Aussi appelé réseau de chaleur, le chauffage urbain correspond à un chauffage collectif qui permet d’alimenter en chauffage et en eau chaude, tout un quartier voire toute une ville. La chaleur est produite à partir de différentes sources d’énergies, fossiles ou renouvelables, parfois locales. Ce système de chauffage centralisé, fiable et performant laisse une empreinte environnementale plus faible que les autres systèmes de chauffage et contribue à une meilleure qualité de l’air ; pratique pour les usagers, qui bénéficient de la chaleur sans se préoccuper de l’entretien. Il représente néanmoins un investissement élevé pour copropriété et nécessite d’importants travaux de raccordement.

Un chauffage collectif ou individuel à Paris 

La répartition entre ces mode de chauffage s’effectue à Paris en fonction de l’année de construction du bâtiment, du type de logements (collectif ou individuel), des influences environnementales ainsi que des réglementations.

Mais alors, comment les Parisiens se décident-ils entre un chauffage collectif et individuel ?

À Paris, les immeubles anciens sont pour la plupart équipés d’un chauffage collectif. Tous les occupants règlent leur consommation d’énergie via les charges de copropriété. Un prestataire se charge de l’entretien de la chaudière ou de l’échangeur thermique (dans le cas du réseau de chaleur) pour l’ensemble de la copropriété. L’inconvénient majeur ? Les logements ne peuvent pas bénéficier de la chaleur avant la date de mise en service légale du chauffage collectif, fixée au 15 octobre. De plus, l’installation peut présenter des dysfonctionnements ayant pour effet la surchauffe de certains logements tandis que d’autres peuvent manquer de quelques degrés.

Le chauffage individuel donne la priorité au confort et permet de maîtriser sa propre consommation et d’optimiser son installation. Disposer d’un chauffage individuel, c’est pouvoir se chauffer quand on veut, choisir librement son fournisseur d’énergie et le prestataire pour l’entretien des appareils de chauffage.

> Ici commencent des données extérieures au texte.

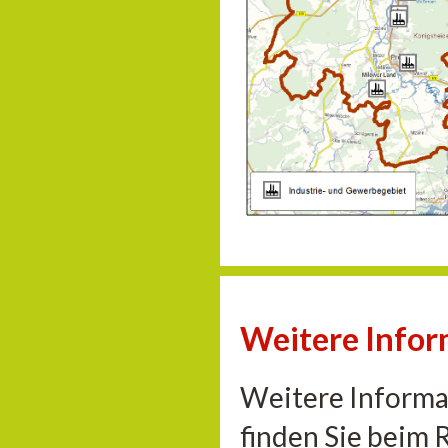
Weitere Info
Weitere Informa
finden Sie beim 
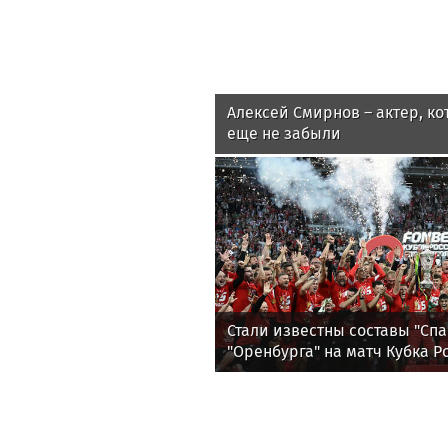
Алексей Смирнов – актер, ко
еще не забыли
Стали известны составы "Спа
"Оренбурга" на матч Кубка Р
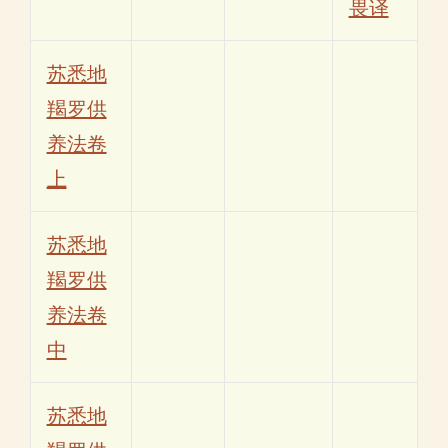
畏译
苏悉地
羯罗供
养法卷
上
苏悉地
羯罗供
养法卷
中
苏悉地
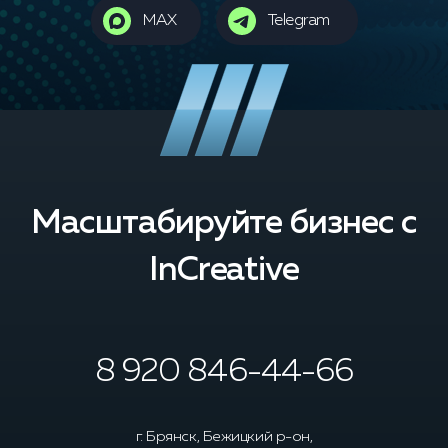
MAX
Telegram
Масштабируйте бизнес с
InCreative
8 920 846-44-66
г. Брянск, Бежицкий р-он,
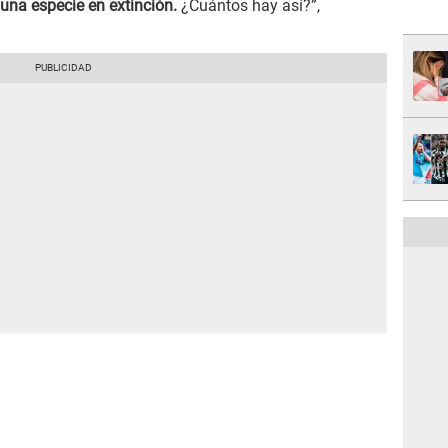
 una especie en extinción.
¿Cuántos hay así?”,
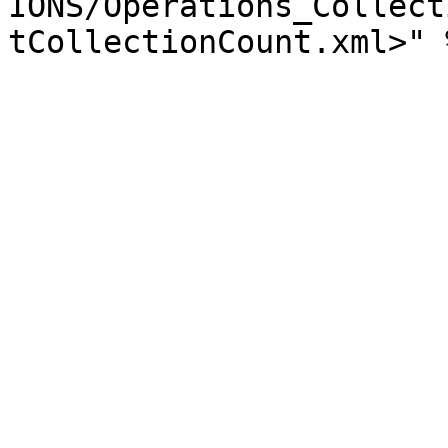
IONS/Operations_Collect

Entretien le plus souvent simple et rapide.

Cependant, le prix de l’énergie et de l’entretien des installations sont plus élevés et la consommation est variable d’un logement à l’autre, à fournisseur identique, en fonction de l’exposition et de la localisation du logement dans l’immeuble. 

Le saviez-vous ? 

  • Au sein de la métropole du Grand Paris, le collectif représente 88 % de l’habitat contre 51 % en grande couronne.
  • La grande majorité des chauffages collectifs fonctionnent au gaz et au fioul, moins coûteux que l’électricité.
  • À Paris, la plupart des logements sont collectifs et l’électricité est la première source d’énergie utilisée : 39 % contre 36 % pour le gaz.
  • Le réseau de chaleur CPCU de la Ville alimente en chaleur l’équivalent de 500 000 logement soit 1 million et demi de Parisiens.